━━ Provided data

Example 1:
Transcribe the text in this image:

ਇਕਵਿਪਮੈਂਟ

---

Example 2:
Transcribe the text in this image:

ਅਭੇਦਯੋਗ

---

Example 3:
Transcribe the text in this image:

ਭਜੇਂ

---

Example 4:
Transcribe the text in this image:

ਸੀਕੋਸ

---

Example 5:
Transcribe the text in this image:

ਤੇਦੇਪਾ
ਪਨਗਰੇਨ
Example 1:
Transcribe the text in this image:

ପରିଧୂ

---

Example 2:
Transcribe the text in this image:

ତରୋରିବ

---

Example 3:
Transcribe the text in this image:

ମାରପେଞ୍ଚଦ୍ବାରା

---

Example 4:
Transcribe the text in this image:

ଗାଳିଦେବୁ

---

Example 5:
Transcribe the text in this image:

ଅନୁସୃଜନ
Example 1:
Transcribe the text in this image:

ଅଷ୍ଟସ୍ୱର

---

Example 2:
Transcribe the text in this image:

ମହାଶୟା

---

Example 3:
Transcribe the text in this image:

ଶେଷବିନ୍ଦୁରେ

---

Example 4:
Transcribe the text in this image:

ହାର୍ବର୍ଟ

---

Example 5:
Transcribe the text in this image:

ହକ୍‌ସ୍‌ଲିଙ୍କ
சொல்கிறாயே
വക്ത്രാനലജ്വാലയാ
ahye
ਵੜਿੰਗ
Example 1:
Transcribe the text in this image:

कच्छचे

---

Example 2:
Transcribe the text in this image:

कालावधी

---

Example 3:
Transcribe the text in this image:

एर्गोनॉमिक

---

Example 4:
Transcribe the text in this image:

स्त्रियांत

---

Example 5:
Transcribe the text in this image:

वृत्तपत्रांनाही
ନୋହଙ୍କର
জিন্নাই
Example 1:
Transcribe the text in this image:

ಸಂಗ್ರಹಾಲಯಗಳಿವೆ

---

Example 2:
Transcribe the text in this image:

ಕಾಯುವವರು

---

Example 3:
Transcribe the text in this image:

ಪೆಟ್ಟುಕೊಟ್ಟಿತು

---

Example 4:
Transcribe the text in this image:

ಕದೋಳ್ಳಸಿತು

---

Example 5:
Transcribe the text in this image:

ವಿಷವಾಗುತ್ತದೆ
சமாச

━━━━

Set problem
Reproduce all of the entries above, substituting "Write out" for each occurrence of "Transcribe" and leaving everything else unchanged.

Output of the task
Example 1:
Write out the text in this image:

ਇਕਵਿਪਮੈਂਟ

---

Example 2:
Write out the text in this image:

ਅਭੇਦਯੋਗ

---

Example 3:
Write out the text in this image:

ਭਜੇਂ

---

Example 4:
Write out the text in this image:

ਸੀਕੋਸ

---

Example 5:
Write out the text in this image:

ਤੇਦੇਪਾ
ਪਨਗਰੇਨ
Example 1:
Write out the text in this image:

ପରିଧୂ

---

Example 2:
Write out the text in this image:

ତରୋରିବ

---

Example 3:
Write out the text in this image:

ମାରପେଞ୍ଚଦ୍ବାରା

---

Example 4:
Write out the text in this image:

ଗାଳିଦେବୁ

---

Example 5:
Write out the text in this image:

ଅନୁସୃଜନ
Example 1:
Write out the text in this image:

ଅଷ୍ଟସ୍ୱର

---

Example 2:
Write out the text in this image:

ମହାଶୟା

---

Example 3:
Write out the text in this image:

ଶେଷବିନ୍ଦୁରେ

---

Example 4:
Write out the text in this image:

ହାର୍ବର୍ଟ

---

Example 5:
Write out the text in this image:

ହକ୍‌ସ୍‌ଲିଙ୍କ
சொல்கிறாயே
വക്ത്രാനലജ്വാലയാ
ahye
ਵੜਿੰਗ
Example 1:
Write out the text in this image:

कच्छचे

---

Example 2:
Write out the text in this image:

कालावधी

---

Example 3:
Write out the text in this image:

एर्गोनॉमिक

---

Example 4:
Write out the text in this image:

स्त्रियांत

---

Example 5:
Write out the text in this image:

वृत्तपत्रांनाही
ନୋହଙ୍କର
জিন্নাই
Example 1:
Write out the text in this image:

ಸಂಗ್ರಹಾಲಯಗಳಿವೆ

---

Example 2:
Write out the text in this image:

ಕಾಯುವವರು

---

Example 3:
Write out the text in this image:

ಪೆಟ್ಟುಕೊಟ್ಟಿತು

---

Example 4:
Write out the text in this image:

ಕದೋಳ್ಳಸಿತು

---

Example 5:
Write out the text in this image:

ವಿಷವಾಗುತ್ತದೆ
சமாச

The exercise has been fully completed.